Every record below is to be restated verbatim, though its images are not.
═══ Records to use ═══
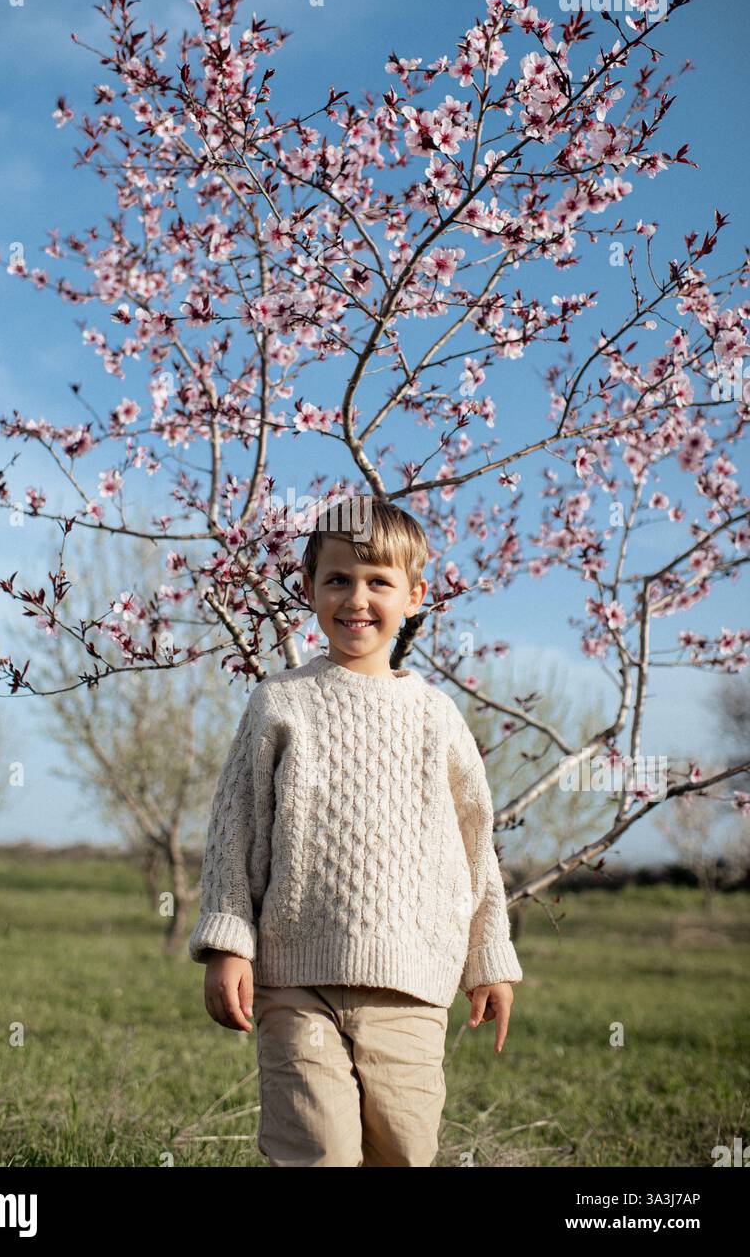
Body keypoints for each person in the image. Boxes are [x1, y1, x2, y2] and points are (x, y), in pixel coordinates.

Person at [188, 499, 522, 1167]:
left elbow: (473, 843)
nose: (356, 598)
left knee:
═══
§ Solution to this task
Body keypoints for each person in the image. Boxes are [x1, y1, x2, y2] and points are (x, y), in pixel coordinates.

Person at [188, 499, 522, 1167]:
left elbow: (473, 843)
nose: (356, 598)
left knee:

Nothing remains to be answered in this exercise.